We seem to be in contract hell at the moment, having to sign our lives away. But that is a good thing, right? It must mean more work!
For a small business dealing with large global clients, this can be an extremely time-consuming process we have to go through before we can even start any work. Before we get to this point, we have already completed a Request for Information (RFI) and a Request for Proposal (RFP), both of which can include requests for all sorts of detailed information including individual employees’ salaries (which we never disclose). We even had one that requested over 100 budgets for fictitious projects! As you can imagine, hours, days and weeks of effort can go into these.
Recently we received a new contract for review and signature that took us by surprise. To be honest, we were at that here we go again stage, expecting 90-day payment terms and clauses giving exclusive intellectual property rights on everything we do, whether or not it’s for them. But to our pleasant surprise they were nowhere to be found. It was probably the most fair and well-constructed contract we’ve received to date.
To keep within the terms of the agreement we have changed the details a little, but here are the highlights.
1. Payment Terms
30-day standard as well as the agreement to resolve any problems in invoicing within a very short period.
Payment terms are the usual contentious issue and it is not unusual to find 90-day payment terms from the date of invoice, which always seems a little unfair on having to wait for three months to be paid for work you started six months ago. If only we could get our staff to agree to payments of their salaries in the same way.
This is straightforward: we have to cover our side and they cover theirs, all with realistic levels appropriate to our business.
Our broker reviews all our contracts and constantly points out we cannot insure our client’s liabilities, no matter if it is in a contract or not. Apparently this is UK law.
3. IPR (Intellectual property rights)
The contract demonstrated an understanding that the client cannot own all IPR, only on what we produce for them and then not always all of it. A simple example of this is when we are on a limited budget and the project needs the use of library photography. Surprisingly, they cannot have exclusive full worldwide rights! They also can not own the rights to the code of the software we use — we have asked Adobe but, astonishingly, they won’t hand it over!
We both have the right to terminate the contract under the same reasonable grounds.

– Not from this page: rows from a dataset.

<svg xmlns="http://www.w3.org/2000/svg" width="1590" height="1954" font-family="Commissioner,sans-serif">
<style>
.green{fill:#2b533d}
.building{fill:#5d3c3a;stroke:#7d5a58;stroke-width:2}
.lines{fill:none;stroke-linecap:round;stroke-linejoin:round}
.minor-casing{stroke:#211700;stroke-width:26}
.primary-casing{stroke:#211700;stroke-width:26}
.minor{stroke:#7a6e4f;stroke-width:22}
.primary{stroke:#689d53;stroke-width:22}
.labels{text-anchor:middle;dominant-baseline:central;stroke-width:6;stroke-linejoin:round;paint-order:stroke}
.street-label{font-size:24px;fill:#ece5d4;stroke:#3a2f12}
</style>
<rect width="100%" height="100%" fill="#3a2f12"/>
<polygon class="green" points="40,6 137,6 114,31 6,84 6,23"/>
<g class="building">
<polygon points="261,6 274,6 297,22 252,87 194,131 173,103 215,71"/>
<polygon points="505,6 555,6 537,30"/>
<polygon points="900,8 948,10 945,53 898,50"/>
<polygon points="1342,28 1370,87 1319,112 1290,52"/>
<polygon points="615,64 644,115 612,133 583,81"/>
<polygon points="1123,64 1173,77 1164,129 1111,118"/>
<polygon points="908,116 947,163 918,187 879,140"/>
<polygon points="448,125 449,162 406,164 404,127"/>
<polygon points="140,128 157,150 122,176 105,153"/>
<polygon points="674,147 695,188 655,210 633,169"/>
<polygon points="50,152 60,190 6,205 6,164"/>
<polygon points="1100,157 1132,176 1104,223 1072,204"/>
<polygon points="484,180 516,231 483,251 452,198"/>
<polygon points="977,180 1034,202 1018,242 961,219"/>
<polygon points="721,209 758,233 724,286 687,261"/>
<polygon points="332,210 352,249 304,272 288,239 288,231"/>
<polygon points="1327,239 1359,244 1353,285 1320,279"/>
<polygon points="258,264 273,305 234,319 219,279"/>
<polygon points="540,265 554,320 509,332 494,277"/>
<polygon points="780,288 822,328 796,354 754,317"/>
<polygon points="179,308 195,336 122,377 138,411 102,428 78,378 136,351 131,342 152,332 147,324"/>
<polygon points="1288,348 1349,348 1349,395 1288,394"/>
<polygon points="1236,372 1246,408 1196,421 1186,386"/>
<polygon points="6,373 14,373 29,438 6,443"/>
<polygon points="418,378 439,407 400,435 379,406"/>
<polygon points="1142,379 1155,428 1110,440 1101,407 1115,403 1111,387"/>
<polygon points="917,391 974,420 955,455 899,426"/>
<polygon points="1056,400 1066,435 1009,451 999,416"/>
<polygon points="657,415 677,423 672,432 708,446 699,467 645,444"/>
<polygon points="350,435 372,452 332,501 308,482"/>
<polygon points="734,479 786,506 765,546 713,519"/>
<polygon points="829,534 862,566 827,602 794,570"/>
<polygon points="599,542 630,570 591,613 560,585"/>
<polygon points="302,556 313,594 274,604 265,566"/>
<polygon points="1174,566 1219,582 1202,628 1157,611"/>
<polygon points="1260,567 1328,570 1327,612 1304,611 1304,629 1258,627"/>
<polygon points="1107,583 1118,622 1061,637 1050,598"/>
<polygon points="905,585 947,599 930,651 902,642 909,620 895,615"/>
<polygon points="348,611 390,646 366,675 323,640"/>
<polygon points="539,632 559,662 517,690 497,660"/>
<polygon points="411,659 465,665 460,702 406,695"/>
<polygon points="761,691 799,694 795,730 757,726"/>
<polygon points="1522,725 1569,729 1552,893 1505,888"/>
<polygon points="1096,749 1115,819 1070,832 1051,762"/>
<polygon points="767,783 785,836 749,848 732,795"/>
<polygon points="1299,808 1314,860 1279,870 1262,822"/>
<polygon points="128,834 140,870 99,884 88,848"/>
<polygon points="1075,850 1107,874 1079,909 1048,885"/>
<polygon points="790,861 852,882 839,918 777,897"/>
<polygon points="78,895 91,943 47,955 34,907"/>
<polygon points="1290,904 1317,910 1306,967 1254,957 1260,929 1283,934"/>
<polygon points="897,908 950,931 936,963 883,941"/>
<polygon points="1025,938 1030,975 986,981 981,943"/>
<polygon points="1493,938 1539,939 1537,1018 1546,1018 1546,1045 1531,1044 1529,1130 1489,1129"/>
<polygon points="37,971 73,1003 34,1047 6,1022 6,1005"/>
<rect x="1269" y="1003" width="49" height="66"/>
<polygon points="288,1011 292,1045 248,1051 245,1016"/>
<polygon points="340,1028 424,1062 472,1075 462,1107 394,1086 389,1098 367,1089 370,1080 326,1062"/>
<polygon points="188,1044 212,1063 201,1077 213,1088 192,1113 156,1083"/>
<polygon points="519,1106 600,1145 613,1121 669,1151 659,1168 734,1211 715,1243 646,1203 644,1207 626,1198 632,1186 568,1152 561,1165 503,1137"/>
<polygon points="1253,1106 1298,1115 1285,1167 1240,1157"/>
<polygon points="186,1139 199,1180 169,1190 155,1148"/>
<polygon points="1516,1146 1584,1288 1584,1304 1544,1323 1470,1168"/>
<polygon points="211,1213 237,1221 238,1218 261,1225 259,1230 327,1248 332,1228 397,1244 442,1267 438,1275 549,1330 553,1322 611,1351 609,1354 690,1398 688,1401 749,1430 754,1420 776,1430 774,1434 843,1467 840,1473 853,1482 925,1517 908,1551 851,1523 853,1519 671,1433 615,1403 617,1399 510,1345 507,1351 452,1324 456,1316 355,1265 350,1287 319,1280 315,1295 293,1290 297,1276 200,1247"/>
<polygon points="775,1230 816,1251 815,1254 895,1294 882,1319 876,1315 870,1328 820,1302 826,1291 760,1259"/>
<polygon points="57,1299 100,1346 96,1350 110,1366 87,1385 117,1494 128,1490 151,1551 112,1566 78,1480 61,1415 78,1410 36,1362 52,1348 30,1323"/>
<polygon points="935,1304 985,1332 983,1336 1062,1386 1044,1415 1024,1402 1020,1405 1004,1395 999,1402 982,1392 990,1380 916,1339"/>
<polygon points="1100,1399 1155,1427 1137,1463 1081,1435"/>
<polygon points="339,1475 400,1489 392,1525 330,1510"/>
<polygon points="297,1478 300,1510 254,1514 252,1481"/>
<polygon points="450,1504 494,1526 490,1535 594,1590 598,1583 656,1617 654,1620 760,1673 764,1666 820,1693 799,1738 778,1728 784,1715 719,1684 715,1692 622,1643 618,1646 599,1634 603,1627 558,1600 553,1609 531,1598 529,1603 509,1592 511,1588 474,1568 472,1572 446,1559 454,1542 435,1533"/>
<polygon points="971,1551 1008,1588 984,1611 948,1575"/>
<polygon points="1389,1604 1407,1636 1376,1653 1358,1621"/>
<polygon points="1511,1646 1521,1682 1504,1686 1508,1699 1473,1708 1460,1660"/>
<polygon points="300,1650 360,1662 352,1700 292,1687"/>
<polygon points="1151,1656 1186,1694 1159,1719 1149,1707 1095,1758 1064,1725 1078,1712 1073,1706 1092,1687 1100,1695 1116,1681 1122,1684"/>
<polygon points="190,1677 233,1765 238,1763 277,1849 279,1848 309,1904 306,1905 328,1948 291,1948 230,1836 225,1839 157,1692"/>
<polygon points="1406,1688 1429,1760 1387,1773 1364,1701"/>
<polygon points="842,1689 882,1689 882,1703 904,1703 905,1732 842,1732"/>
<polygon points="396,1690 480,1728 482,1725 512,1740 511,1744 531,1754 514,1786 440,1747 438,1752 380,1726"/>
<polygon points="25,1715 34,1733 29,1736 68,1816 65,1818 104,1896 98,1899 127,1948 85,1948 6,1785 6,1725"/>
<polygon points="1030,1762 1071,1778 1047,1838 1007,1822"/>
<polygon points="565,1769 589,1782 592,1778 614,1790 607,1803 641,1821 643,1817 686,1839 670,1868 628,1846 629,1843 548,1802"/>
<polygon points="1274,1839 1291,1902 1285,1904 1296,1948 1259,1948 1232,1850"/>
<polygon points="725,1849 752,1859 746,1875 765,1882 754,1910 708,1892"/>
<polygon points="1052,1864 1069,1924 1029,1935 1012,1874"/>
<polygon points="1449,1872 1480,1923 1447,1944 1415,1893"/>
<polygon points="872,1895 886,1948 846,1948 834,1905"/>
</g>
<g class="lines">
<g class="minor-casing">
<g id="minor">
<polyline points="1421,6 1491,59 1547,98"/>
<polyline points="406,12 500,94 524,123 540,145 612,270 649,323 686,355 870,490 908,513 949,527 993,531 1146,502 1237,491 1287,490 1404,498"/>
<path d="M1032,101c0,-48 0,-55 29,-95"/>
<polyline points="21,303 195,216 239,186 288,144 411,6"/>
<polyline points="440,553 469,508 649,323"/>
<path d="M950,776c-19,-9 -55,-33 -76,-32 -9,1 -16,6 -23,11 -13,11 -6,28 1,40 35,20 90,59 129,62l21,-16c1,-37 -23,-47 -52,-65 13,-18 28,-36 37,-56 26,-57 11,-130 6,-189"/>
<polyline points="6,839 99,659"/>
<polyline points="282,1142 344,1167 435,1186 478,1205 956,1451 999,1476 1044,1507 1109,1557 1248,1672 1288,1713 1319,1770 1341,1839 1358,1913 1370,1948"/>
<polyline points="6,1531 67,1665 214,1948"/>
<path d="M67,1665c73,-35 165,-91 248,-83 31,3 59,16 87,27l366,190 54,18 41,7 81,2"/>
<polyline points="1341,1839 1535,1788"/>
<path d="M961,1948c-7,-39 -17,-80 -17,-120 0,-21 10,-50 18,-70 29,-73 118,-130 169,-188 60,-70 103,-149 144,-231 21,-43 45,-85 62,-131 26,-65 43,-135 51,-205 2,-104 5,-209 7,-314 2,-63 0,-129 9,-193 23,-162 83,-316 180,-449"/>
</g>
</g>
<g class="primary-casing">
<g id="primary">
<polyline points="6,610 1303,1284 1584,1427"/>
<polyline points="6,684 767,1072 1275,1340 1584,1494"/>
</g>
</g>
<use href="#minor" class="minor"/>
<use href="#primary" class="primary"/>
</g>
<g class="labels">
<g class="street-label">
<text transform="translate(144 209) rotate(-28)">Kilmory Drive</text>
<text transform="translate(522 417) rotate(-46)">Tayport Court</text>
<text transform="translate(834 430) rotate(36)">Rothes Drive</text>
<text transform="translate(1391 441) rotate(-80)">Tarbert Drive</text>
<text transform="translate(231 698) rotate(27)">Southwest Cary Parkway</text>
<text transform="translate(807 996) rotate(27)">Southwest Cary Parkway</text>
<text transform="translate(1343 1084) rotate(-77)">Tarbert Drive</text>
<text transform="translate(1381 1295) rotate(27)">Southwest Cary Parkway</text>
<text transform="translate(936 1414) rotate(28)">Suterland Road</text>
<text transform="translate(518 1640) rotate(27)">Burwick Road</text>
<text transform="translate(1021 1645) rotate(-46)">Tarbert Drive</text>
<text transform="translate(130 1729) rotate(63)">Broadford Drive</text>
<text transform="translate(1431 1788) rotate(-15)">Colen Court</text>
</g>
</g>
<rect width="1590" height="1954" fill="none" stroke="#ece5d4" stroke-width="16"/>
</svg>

This is very different to a 30-day notice period with no reason needed, where we have no rights whatsoever. So why are we discounting rates and signing a three-year deal?
5. Self promotion
All we need to do is ask for permission. It doesn’t mean we will get it, but it seems reasonable.
As we take these clauses very seriously, not being able to claim work that is in the public domain or even say we work with certain clients constrains our ability to offer stability, especially as prospective clients always ask who we work with and if we can share examples of what we’ve done. New work is the lifeline that keeps us all fed.
This was written in simple, easily digestible language that we understood straight away. There was very little ambiguity. Maybe someone has been taking advice from some of our health literacy work!
We would like to thank our client for such a straightforward way of doing business. Starting the working relationship on a positive, energetic note has resonated within the agency, and we look forward to doing some great work with them.